I am eager to see what will happen next year, to see how much they will improve and if they will start catching fly balls and turning double plays. This was a fun year of coaching and I hope to have more opportunities to help these kids develop.
Now there was another team we played that had a coach who said that he had never played before and it was obvious in how things played out for their team. When they would take infield it was dangerous. The coach would use three balls that he would throw to the kids at any given time. He would throw a grounder to the third baseman and immediately throw a pop fly to the short stop and immediately a grounder to the second baseman and then catch the ball from the third baseman and immediately throw a grounder to the first baseman and turn and catch a ball from the short stop all while teammates were running on and off the field in the line of fire and while his four year old daughter would play in the sand near third base. I am actually surprised no one got hurt.
Knowing and having played the game matters. Evaluating talent and experience matters. Building on top of previously learned skills mater. And when you do this over the course of time, your team turns into a well-oiled machine like the Rainer’s who would stomp on the opposition, not only because their kids were 2 years older, but also because it was obvious their coach knew what he was doing.
The same is true in church. Discipleship doesn’t happen on accident. It requires a leadership board and pastoral staff that knows the game and is playing the game. Discipleship requires having an intentionality of how to build people up and send them out to replicate the process. Discipleship requires the coaches evaluate where people are at spiritually and to be able to discern how to help them take the next steps to grow spiritually. And by God’s grace, with intentionality, we will develop more spiritual coaches and more small groups and get more people playing in the game.

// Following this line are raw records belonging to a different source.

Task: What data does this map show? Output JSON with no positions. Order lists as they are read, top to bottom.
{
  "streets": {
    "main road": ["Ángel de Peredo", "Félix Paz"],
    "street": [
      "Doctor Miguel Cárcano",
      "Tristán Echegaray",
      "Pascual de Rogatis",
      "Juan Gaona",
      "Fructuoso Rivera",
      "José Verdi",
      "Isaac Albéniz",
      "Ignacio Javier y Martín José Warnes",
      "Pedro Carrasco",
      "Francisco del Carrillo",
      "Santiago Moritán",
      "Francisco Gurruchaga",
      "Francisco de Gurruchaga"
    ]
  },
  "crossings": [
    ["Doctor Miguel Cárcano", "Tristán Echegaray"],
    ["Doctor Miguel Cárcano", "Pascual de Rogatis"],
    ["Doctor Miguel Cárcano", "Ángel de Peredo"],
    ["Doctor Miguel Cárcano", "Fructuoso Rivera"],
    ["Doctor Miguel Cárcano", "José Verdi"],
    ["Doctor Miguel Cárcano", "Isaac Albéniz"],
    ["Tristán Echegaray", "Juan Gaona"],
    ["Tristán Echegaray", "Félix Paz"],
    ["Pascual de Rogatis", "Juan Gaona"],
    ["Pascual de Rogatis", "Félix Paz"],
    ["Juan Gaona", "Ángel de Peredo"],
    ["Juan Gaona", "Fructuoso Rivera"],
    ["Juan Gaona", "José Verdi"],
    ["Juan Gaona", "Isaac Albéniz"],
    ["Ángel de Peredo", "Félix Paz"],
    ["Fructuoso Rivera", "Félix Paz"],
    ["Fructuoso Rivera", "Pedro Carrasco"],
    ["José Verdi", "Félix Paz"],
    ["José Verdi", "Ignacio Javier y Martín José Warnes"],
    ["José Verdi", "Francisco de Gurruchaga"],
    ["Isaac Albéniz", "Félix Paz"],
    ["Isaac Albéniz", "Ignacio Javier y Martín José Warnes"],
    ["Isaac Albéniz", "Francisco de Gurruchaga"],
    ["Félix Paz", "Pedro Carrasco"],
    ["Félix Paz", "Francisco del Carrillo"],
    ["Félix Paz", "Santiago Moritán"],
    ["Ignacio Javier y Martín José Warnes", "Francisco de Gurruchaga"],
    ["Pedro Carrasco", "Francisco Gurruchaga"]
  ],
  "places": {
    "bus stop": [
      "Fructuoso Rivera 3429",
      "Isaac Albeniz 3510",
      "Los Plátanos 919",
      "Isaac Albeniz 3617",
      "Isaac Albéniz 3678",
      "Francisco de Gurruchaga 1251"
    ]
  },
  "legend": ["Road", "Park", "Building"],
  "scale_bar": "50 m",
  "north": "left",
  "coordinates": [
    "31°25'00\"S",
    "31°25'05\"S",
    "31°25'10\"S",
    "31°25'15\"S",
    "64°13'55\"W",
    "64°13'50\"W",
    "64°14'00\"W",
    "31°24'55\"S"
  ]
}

Our elders and pastors are getting ready to launch a discipleship plan specifically in relation to our Home Communities that is intentional and that will help more people improve at playing the game of life. When we begin this process, our desire is that you would get in the game with us. I believe that as more people in our church understand what discipleship is and become followers of Christ who are transformed to become fishers of men and who work together in teams to fish for souls, that we will see a work of God in our midst that is refreshing and inspiring.